Background

Meat and poultry are potential sources of pathogens associated with foodborne illness. The seriousness of the problem was illustrated with the outbreak of foodborne illness in several western states in 1992. The outbreak was attributed to undercooked hamburgers contaminated with E. coli O157:H7 that were served at a fast-food restaurant. This particular outbreak caused hundreds of illnesses and four deaths. Since then, great efforts from the government, industry and academic sectors have been made to reduce E. coli O157:H7 contamination and improve meat safety. Unfortunately, recalls and illnesses continue to be associated with beef products.

Also, there is a growing concern over the risks associated with non-O157 STECs and beef. Incidence of Foodborne caused illnesses due to STECs have increased over the past decade. STECs comprise many pathogenic serotypes of which O157:H7 is the most studied. However, the percentage of non-O157 serotype infections is increasing in many countries. In addition to O157:H7, the CDC has stated that the serotypes most commonly identified in human illness are O26, O45, O103, O111, O121, and O145. 

Three E. coli biotype I strains previously isolated from cattle hides and determined to be appropriate for use as surrogates for E. coli O157:H7 based on collaborative studies conducted by Texas A&M University and Iowa State University.
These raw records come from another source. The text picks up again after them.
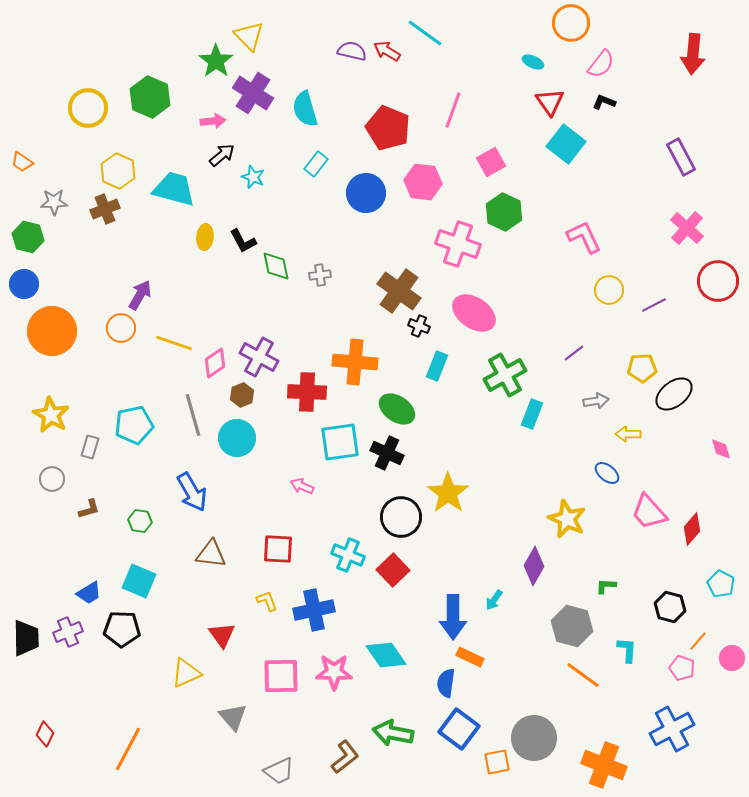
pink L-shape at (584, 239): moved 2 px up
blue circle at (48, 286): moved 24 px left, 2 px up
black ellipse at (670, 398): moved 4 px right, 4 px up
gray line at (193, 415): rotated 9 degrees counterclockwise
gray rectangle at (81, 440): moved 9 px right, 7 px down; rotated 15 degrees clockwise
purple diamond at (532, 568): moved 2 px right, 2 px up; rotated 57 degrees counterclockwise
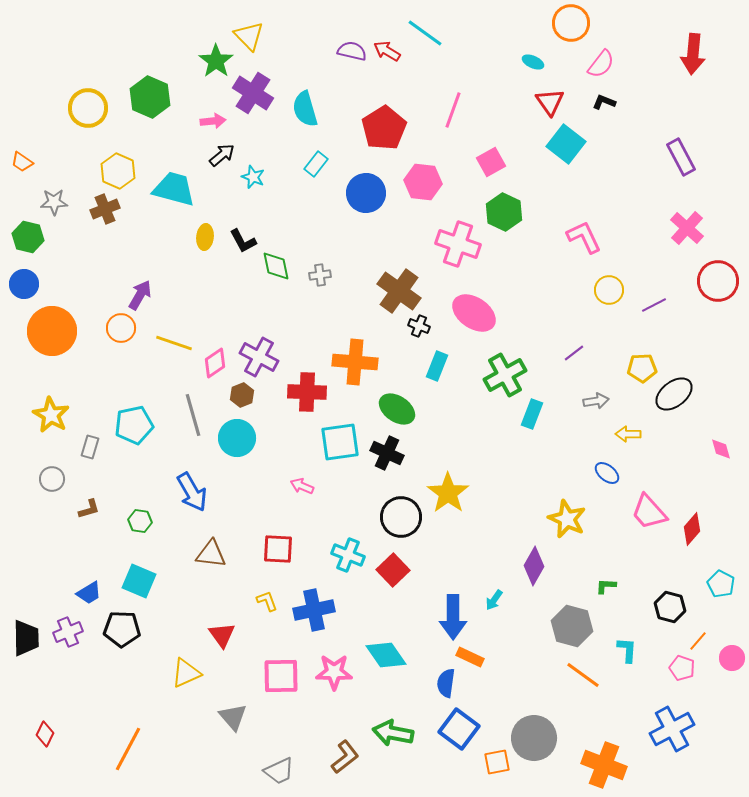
red pentagon at (388, 128): moved 4 px left; rotated 18 degrees clockwise
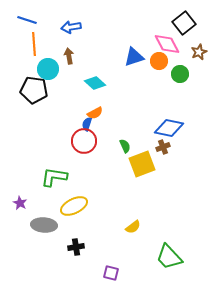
Six non-E. coli O157 STECs serotypes identified as O26, O111, O121, O145, O103, and O45 were selected as target pathogens for comparison against the known surrogate bacteria.

The objective of this study was to compare the growth, resistance, and survival properties of non-O157 STECs to those of E. coli biotype I microorganisms previously identified as E. coli O157:H7 surrogates.

Methodology

Growth characteristics for Esherichia coli serotypes O26, (ATCC 12795), O111 (ATCC 43887), and O103 (ATCC 23982) were compared to previously described E. coli biotype I surrogates (2) to determine if these surrogated can be used for the non-O157 STECs. Each strain was individually cultured in tryptic soy broth (TSB; Becton Dickinson) at 37°C for 18 h. Rifampicin-­resistant surrogates as well as Rifampicin-resistant surrogates as well as rifampicin resistant non-O157 STECs were prepared and used in comparison to the parent organism. Dilutions were made for each culture in 0.1% peptone, and 0.1 ml of the 1:10,000 dilution was transferred to 10 ml fresh TSB to achieve an initial inoculums level of ~3 log CFU/ml. All tubes were incubated at 37°C in a water bath. Enumeration was conducted at h 0, 1, 2, 3, 4, 5, 6, 7, 8, 9, 10, 11, 12, and 24 by plating 10-fold serial dilutions on prepared and dried tryptic soy agar (TSA) plates.
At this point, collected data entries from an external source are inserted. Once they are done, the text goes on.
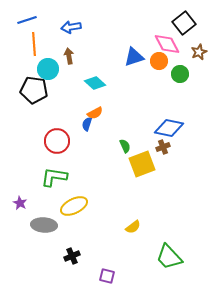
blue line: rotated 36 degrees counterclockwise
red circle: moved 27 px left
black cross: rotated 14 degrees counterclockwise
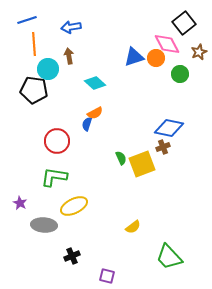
orange circle: moved 3 px left, 3 px up
green semicircle: moved 4 px left, 12 px down
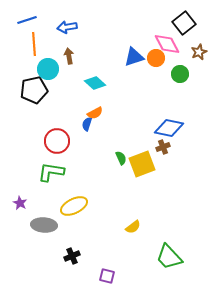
blue arrow: moved 4 px left
black pentagon: rotated 20 degrees counterclockwise
green L-shape: moved 3 px left, 5 px up
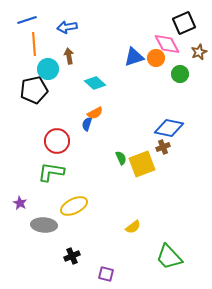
black square: rotated 15 degrees clockwise
purple square: moved 1 px left, 2 px up
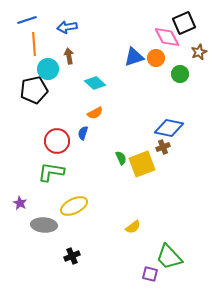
pink diamond: moved 7 px up
blue semicircle: moved 4 px left, 9 px down
purple square: moved 44 px right
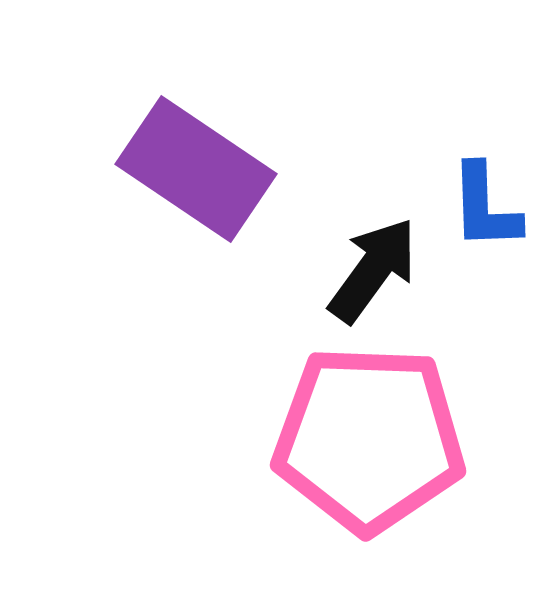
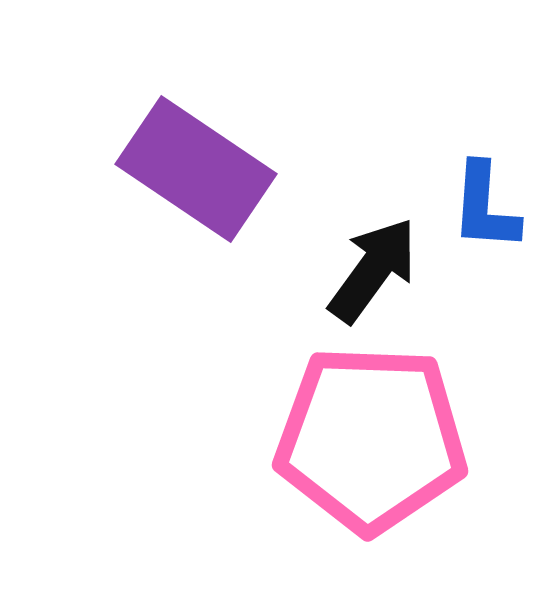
blue L-shape: rotated 6 degrees clockwise
pink pentagon: moved 2 px right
Plates were incubated at 37°C for 24 h, and colonies were enumerated. Each growth curve experiment was performed in three replicates, with a duplicate in each replicate. Growth rate, lag phase, maximum population density and duplication time were calculated. Growth data (log10 CFU/ ml) was plotted as a function of time and growth; parameters were estimated using the MicroFit software. The General Linear Model of SAS was used to identify significant differences in growth parameters.

Findings

Ideally, growth characteristics of surrogate organisms should be equivalent or greater but no less than target pathogens. Growth characteristics for O26 (ATCC 12795), O111 (ATCC 43887), and O103 (ATCC 23982) were compared to determine if the previously identified E. coli O157:H7 surrogates can also be used for non-O157 STECs. These data demonstrate that the overall growth characteristics for the E. coli biotype I surrogates and the three non-O157 STECs are similar.

Implications

These data will allow previously identified surrogate microorganisms to be used by the beef industry to conduct in-plant validation studies to determine the efficacy of antimicrobial interventions on both E. coli O157:H7 and non-O157 STECs. These data will also assist the beef industry in fulfilling regulatory expectations because USDA’s Food Safety and Inspection Service requires scientific validation on the interventions and has published draft guidelines for in-plant validations. Overall, these data will help support decisions related to food safety programs in beef slaughter and further processing establishments.